Her routine for babies is EASY (Eat, Activity, Sleep, You time) and has useful and detailed tips for dealing with common sleep issues - lengthening naps, sleeping through the night, early wakers etc.
Her sleep training technique Pick Up/Put Down is a good alternative for parents who are not comfortable with the more well known Cry it Out method. I used PU/PD on Ellis - can't say it worked entirely but it was a good place to start. It took some made MAJOR modifications along the way based on observing Ellis' responses to my various tactics, but the improvement has been tremendous.I think the key things I tried to achieve was to get Ellis to see the crib as a welcoming place and also to realise that when I leave her to sleep I'm not abandoning her.

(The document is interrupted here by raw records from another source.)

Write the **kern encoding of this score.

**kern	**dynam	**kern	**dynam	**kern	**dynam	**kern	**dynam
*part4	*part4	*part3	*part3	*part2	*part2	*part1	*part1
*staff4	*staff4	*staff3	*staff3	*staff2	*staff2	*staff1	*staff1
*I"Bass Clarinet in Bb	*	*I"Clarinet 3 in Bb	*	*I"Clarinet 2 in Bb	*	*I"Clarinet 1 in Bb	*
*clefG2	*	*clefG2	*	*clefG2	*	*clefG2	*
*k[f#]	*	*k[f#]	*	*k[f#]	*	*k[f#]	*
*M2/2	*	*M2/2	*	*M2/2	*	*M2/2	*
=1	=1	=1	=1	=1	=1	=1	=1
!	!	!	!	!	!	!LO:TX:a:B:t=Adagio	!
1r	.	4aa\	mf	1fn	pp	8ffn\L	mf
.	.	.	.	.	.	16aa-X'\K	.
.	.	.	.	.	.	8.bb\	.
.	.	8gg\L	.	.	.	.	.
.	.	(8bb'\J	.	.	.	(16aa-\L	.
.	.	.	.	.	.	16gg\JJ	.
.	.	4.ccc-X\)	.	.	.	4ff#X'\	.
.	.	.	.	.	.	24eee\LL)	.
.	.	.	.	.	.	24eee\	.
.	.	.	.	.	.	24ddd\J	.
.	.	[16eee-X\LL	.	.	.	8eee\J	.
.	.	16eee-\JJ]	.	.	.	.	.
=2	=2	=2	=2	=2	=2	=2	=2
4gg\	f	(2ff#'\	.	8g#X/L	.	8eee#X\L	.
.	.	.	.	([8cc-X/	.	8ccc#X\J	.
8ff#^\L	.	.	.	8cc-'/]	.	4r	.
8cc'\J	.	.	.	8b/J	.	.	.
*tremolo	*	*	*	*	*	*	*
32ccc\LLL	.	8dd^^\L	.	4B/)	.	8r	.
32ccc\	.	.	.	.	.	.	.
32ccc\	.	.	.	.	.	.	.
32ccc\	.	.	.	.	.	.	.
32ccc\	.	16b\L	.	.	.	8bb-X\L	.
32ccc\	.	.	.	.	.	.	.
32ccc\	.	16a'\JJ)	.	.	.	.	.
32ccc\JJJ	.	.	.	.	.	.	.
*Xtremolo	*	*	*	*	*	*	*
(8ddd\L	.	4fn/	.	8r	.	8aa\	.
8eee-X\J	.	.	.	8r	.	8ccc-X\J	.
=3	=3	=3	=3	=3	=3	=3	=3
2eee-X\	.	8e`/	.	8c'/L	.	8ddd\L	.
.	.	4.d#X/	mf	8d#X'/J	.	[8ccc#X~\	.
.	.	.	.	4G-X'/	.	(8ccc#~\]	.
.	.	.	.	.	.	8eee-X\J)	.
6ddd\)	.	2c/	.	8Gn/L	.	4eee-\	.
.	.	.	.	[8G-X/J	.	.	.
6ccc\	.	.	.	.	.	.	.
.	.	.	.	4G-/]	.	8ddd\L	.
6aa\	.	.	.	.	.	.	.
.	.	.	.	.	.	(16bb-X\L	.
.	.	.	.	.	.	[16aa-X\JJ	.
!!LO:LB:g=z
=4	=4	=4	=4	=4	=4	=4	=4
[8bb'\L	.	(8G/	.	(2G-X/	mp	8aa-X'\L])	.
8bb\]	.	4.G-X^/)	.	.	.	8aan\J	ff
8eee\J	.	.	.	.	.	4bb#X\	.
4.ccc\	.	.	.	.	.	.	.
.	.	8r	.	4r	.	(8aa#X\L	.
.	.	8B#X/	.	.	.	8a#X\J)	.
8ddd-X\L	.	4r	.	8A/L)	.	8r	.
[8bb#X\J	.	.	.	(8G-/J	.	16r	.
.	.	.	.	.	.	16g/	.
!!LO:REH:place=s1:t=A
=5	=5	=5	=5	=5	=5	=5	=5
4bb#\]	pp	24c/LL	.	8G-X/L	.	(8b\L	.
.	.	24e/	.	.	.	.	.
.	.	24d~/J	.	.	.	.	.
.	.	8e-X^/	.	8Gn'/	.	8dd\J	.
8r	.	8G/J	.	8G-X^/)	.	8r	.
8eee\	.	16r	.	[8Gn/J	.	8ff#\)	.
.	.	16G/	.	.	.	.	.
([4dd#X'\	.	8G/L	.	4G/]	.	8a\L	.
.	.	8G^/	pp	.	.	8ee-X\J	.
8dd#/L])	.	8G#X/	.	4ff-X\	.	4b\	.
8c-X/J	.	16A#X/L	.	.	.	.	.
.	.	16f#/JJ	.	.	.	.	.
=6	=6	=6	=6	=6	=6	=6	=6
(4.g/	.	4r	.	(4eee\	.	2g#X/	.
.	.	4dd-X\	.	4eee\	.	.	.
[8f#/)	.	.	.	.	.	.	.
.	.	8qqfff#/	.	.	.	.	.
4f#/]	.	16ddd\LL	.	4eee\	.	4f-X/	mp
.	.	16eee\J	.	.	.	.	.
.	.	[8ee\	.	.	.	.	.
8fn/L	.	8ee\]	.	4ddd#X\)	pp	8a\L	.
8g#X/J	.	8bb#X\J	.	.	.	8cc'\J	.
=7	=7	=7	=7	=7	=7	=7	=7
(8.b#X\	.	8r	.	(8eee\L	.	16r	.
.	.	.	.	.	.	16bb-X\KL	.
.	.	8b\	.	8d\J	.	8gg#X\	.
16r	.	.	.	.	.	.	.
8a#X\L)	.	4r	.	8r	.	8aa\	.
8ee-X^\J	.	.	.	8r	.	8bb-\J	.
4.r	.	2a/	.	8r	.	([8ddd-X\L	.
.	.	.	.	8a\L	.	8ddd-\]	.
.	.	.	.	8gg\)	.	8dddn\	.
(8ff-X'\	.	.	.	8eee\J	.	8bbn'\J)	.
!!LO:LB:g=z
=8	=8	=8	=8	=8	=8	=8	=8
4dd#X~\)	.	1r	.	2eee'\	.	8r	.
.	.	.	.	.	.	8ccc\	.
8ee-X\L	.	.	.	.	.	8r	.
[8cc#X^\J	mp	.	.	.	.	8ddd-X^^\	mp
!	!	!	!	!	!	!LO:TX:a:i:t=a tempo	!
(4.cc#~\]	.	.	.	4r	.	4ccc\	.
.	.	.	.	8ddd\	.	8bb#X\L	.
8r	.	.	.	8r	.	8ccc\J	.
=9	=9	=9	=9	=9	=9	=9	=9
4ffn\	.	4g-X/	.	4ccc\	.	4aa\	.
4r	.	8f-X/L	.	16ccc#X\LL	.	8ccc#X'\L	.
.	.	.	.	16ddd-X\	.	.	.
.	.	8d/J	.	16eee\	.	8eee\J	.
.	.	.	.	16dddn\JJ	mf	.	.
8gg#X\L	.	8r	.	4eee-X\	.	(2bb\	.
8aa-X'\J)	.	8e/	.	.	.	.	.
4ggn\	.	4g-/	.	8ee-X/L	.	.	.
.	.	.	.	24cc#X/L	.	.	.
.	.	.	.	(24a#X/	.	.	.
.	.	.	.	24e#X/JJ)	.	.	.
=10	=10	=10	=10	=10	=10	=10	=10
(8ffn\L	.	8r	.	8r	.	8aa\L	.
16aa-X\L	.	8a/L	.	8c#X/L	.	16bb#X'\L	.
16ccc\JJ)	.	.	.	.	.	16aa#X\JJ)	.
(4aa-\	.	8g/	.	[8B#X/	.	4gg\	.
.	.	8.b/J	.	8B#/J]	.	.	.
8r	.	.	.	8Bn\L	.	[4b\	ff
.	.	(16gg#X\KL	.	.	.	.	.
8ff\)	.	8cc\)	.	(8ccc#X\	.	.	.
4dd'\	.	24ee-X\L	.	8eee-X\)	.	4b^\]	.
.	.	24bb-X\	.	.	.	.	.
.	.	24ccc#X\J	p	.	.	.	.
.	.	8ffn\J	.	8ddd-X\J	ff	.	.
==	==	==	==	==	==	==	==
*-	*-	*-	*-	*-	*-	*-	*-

It took a LONG time before getting good and consistent results - from the time I last blogged about this topic till now. PU/PD can go on for a good 2 hours and I've had to endure marathon crying sessions in between but things are SO much better now.
Some things I tried that seemed to help:
+ Darkening her room
+ Closing her room door instead of leaving it ajar
+ Singing to her - amazing results. Really calms her down.
+ Talking to her - this seems to help calm and soothe her.
+ Not going to check on her immediately if I hear her cry, especially when she wakes after 45 minutes of sleep. Unless it's a distress call, I monitor and wait for 5 minutes. Many times she's been able to put herself back to sleep.
+ Sometimes if she's still crying after the routine, on those days that I know she's tired but just can't seem to sleep, I take 5. I walk out of her room (after reassuring her I'll check in on her in 5 minutes) and go do something else - laundry, etc. I monitor the crying - many times it just winds down in less than 5 minutes and she falls asleep.
+ It's almost impossible to make her fall asleep by rocking or holding her if she's worked herself up to a hysterical crying mood. So I try to distract her using a toy to calm her down first. When she's calm then I work on getting her to settle down to sleep.